Les cachets de certains architectes se louent et des plans préconçus sont vendus !
Les architectes, les bureaux d’études, les laboratoires de contrôle et les topographes sont généralement les principaux intervenants dans la phase de conception. «Déjà, cela reste nettement moindre par rapport au nombre de corps de métier qui interviennent dans un projet immobilier dans les pays développés. Ils peuvent dépasser la centaine…», assure un professionnel. Et encore, le recours à tous ces organismes reste l’apanage d’une petite frange de développeurs de projets qui réalisent tout au plus 15% des constructions au niveau national, selon les spécialistes. Pour la grande partie des promoteurs, représentant jusqu’à 60% des constructions, même le simple recours à un architecte et à un bureau d’étude est loin d’être acquis. «A vrai dire, ces professionnels sont bien sollicités comme l’impose la loi, mais leur intervention est contenue à une participation de façade», confie un professionnel.
Une pratique sur le marché consiste, en effet, à louer les services d’architectes qui se contentent de signer pour valider des plans élaborés par autrui, ce qui est bien évidemment interdit et sanctionné par la loi. Certains professionnels dénoncent même un business de location de cachets d’architectes. Cela peut donner lieu à des situations cocasses : «A un certain moment, des plans ont été mis en circulation avec le cachet d’un architecte décédé depuis longtemps». Les mêmes dépassements sont observables du côté des bureaux d’études. «Les maîtres d’œuvre se contentent d’avancer un coût de revient cible et réclament du bureau d’études la seule élaboration d’un plan mettant de côté toutes les autres missions pourtant incontournables», dénonce un architecte. Cela marginalise systématiquement les visites de terrain que sont supposés mener les architectes et les bureaux d’études. «Il m’est arrivé de ne rencontrer des clients pour la première fois qu’à l’occasion de problèmes apparus en fin de chantier», avoue un directeur de bureau d’études.
Ceci alors que le suivi est plus qu’indispensable, à voir la réalisation très imparfaite des travaux au niveau des chantiers.
Les exécutants manquent de qualification
«Les erreurs d’exécution sur les chantiers sont tellement nombreuses que c’est toujours un calvaire de faire des visites sur place», confie un architecte. Les exemples cités par les professionnels ne manquent pas. Il peut s’agir d’ouvriers qui n’attendent pas les directives de l’architecte pour vérifier l’agencement d’éléments déterminants (gaines…) et qui avancent quand même dans les travaux. Même quand il s’agit d’installer des pièces complexes (tissu d’isolation thermique…), les ouvriers s’y prennent en suivant leur intuition, quitte à devoir refaire les travaux le plus souvent à la hâte, ce qui peut entraîner l’apparition de défauts. Il faut dire que la formation fait grandement défaut aux exécutants. Faut-il du reste s’en étonner vu l’important taux de rotation parmi la main-d’œuvre dans le secteur du bâtiment qui empêche toute accumulation d’expérience.
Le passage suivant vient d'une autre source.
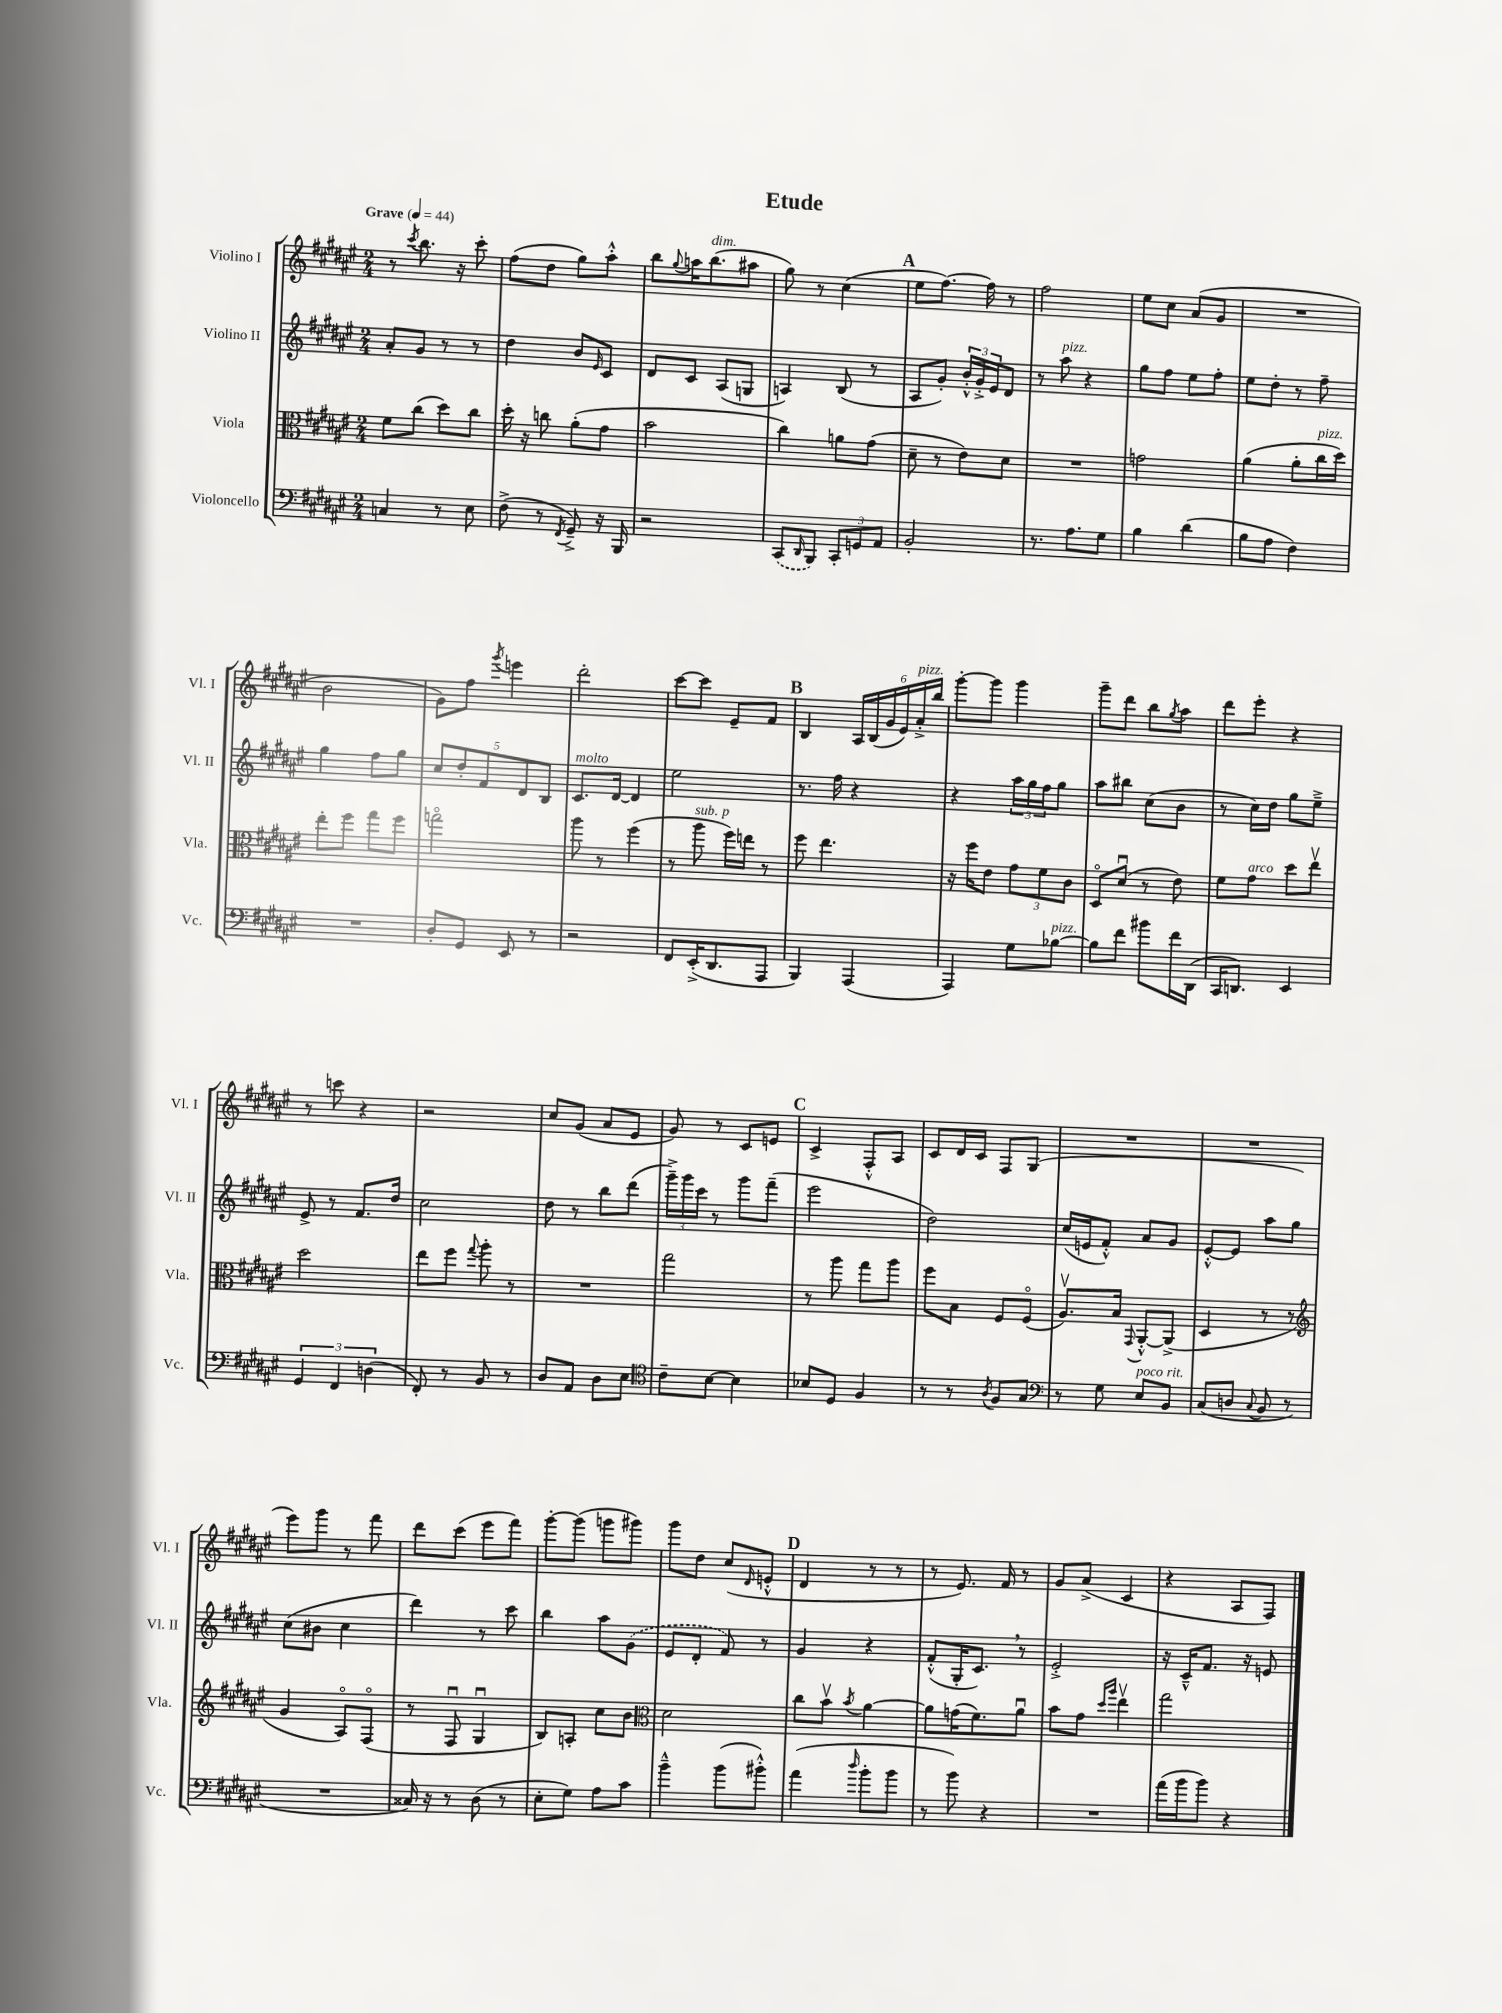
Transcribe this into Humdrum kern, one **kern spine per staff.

**kern	**kern	**kern	**kern
*staff4	*staff3	*staff2	*staff1
*clefF4	*clefC3	*clefG2	*clefG2
*k[f#c#g#d#a#e#]	*k[f#c#g#d#a#e#]	*k[f#c#g#d#a#e#]	*k[f#c#g#d#a#e#]
*M2/4	*M2/4	*M2/4	*M2/4
*MM44	*MM44	*MM44	*MM44
4C	8f#	8a#'	8r
.	.	.	8qccc#
.	(8cc#	8g#	8.bb
8r	8dd#)	8r	.
.	.	.	16r
8E#	8cc#	8r	8ccc#'
=	=	=	=
(8F#^	16dd#'	4dd#	(8ff#
.	16r	.	.
8r	8cc	.	8dd#
8qFF#	.	.	.
8GG#~^)	(8a#'	8b	8gg#)
.	.	16qqe#	.
16r	8g#	8c#	8aa#'^^
16BBB	.	.	.
=	=	=	=
2r	2b	8d#	8bb
.	.	.	8qqgg#
.	.	8c#	16aa
.	.	.	(8.bb
.	.	(8A#	.
.	.	8G	8aa#
=	=	=	=
(8CC#	4cc#)	4A)	8gg#)
16qqDD#	.	.	.
8BBB)	.	.	8r
12CC#'	8a	(8B	(4cc#
12GG	.	.	.
.	(8g#	8r	.
12AA#	.	.	.
=	=	=	=
2BB'	8d#~	8A#	8ee#
.	8r	8g#')	[8.ff#)
.	8e#)	24b'^^	.
.	.	24g#'^	.
.	.	.	16ff#]
.	.	24e#	.
.	8d#	8d#	8r
=	=	=	=
8.r	2r	8r	2ff#
.	.	8aa#	.
8.A#	.	.	.
.	.	4r	.
8G#	.	.	.
=	=	=	=
4B	2g	8gg#	8ee#
.	.	8ff#	8cc#
(4d#	.	8ee#	(8a#
.	.	8ff#'	8g#
=	=	=	=
8B	(4a#	8ee#	2r
8A#	.	8dd#'	.
4F#)	8a#'	8r	.
.	16cc#	8ff#~	.
.	16dd#)	.	.
=	=	=	=
2r	8ee#'	4gg#	2b
.	8ff#	.	.
.	8gg#	8ff#	.
.	8ff#	8gg#	.
=	=	=	=
8D#'	2ggo	10cc#	8g#)
.	.	10dd#'	.
8GG#	.	.	8ff#
.	.	10f#	.
.	.	.	8qggg#
8EE#	.	.	4eee
.	.	10d#	.
8r	.	.	.
.	.	10B	.
=	=	=	=
2r	8aa#	8.c#	2ddd#'
.	8r	.	.
.	.	[16d#	.
.	(4ff#	4d#]	.
=	=	=	=
8FF#	8r	2ee#	[8ccc#
(16EE#'^	8aa#	.	8ccc#]
8.DD#	.	.	.
.	16ff#)	.	8e#~
.	16ee	.	.
8AAA#	8r	.	8f#
=	=	=	=
4BBB)	8ff#	8.r	4B
.	4.ee#	.	.
.	.	16ff#	.
(4AAA#	.	4r	24A#
.	.	.	(24B
.	.	.	24g#
.	.	.	24e#)
.	.	.	24a#'^
.	.	.	24bb
=	=	=	=
4AAA#)	16r	4r	[8ggg#'
.	16ff#	.	.
.	8e#	.	8ggg#]
8G#	12g#	24aa#	4ggg#
.	.	24gg#	.
.	12f#	24ff#	.
[8B-	.	8gg#	.
.	12c#	.	.
=	=	=	=
8B-]	8D#o	8aa#	8ggg#~
8f#	(8d#u	8bb#	8ddd#
8b#	8r	(8cc#	8bb
.	.	.	8qgg#
16f#	8e#)	8b	8aa#
(16DD#	.	.	.
=	=	=	=
16CC#	8f#	8r	8ddd#
8.DD)	.	.	.
.	8g#	16cc#)	8eee#'
.	.	16dd#	.
4EE#	8dd#	8gg#	4r
.	8ee#v	8ee#~^	.
=	=	=	=
6GG#	2dd#	8e#^	8r
.	.	8r	8ccc
6FF#	.	.	.
.	.	8.f#	4r
(6D	.	.	.
.	.	16dd#	.
=	=	=	=
8FF#')	8ee#	2cc#	2r
8r	8ff#	.	.
.	8qqgg#	.	.
8BB	8aa#'	.	.
8r	8r	.	.
=	=	=	=
8D#	2r	8dd#	8cc#
8AA#	.	8r	(8g#
8D#	.	8bb	8a#
8E#	.	(8ddd#	8e#
=	=	=	=
*clefC4	*	*	*
8c#~	2gg#	24ggg#~^)	8g#)
.	.	24ggg#	.
.	.	24ccc#	.
[8B	.	8r	8r
4B]	.	8ggg#	8c#
.	.	(8fff#~	8e
=	=	=	=
8B-	8r	2eee#	4c#^
8D#	8aa#	.	.
4F#	8gg#	.	8F#'^^
.	8aa#	.	8A#
=	=	=	=
8r	8ff#	2dd#)	8c#
8r	8B	.	16d#
.	.	.	16c#
8qA#	.	.	.
8F#	8F#	.	8F#
8G#	(8F#o	.	(8G#
=	=	=	=
*clefF4	*	*	*
8r	8.A#v)	(16cc#	2r
.	.	16e	.
8G#	.	8f#'^^)	.
.	16B	.	.
.	8qqGG#	.	.
8E#	[8AA#'^^	8a#	.
8BB	(8AA#^]	8g#	.
=	=	=	=
(8C#	4D#	[8e#'^^	2r
8D	.	8e#]	.
8qqC#	.	.	.
8BB	8r	8aa#	.
8r	8r	8gg#	.
=	=	=	=
*	*clefG2	*	*
2r	4g#	(8cc#	8eee#)
.	.	8b#	8ggg#
.	8A#o)	4cc#	8r
.	(8F#o	.	8fff#
=	=	=	=
16C##)	8r	4ddd#)	8ddd#
16r	.	.	.
8r	8F#u	.	(8ccc#
(8D#	4G#u	8r	8eee#
8r	.	8ccc#	8fff#)
=	=	=	=
8E#'	8B)	4bb	[8ggg#'
8G#)	8A'	.	(8ggg#]
8A#	8cc#	8aa#	8ggg
8c#	8b	(8g#	8ggg#)
=	=	=	=
*	*clefC3	*	*
4b~^^	2d#	8e#	8ggg#
.	.	8d#'	8dd#
(8b	.	8f#)	(8cc#
.	.	.	16qqd#
8b#'^^)	.	8r	8e'^^
=	=	=	=
(4a#	8cc#	4g#	4d#
.	8bv	.	.
16qqdd#	8qb	.	.
8b'	[4a#	4r	8r
8b	.	.	8r
=	=	=	=
8r	8a#]	(8f#'^^	8r
8b)	(16g	16G#'	8.e#)
.	8.f#)	8.c#)	.
4r	.	.	.
.	.	.	16f#
.	8a#u	8r	8r
=	=	=	=
2r	8b	2e#'^	8g#
.	8g#	.	(8a#^
.	16qqdd#	.	.
.	16qqaa#	.	.
.	4ee#v	.	4c#
=	=	=	=
(16a#	2gg#	16r	4r
16b	.	16c#~^^	.
8b)	.	8.f#	.
4r	.	.	8A#
.	.	16r	.
.	.	8e	8F#)
==	==	==	==
*-	*-	*-	*-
L’exécution est d’autant plus exposée à des risques d’erreurs, qui nuisent par la suite au confort des logements, que le travail de planification n’est pas correctement mené. L’exécution des tâches doit en effet obéir, en théorie, à un planning précis qui préserve la qualité du produit fini, comme par exemple la nécessité de respecter le temps de séchage des structures avant d’entamer le second œuvre. Mais dans la pratique, on reste loin d’une telle organisation. Une erreur courante consiste par exemple à poser des faux plafonds avant le revêtement. C’est à se demander avec tout cela comment l’on arrive à produire des logements habitables.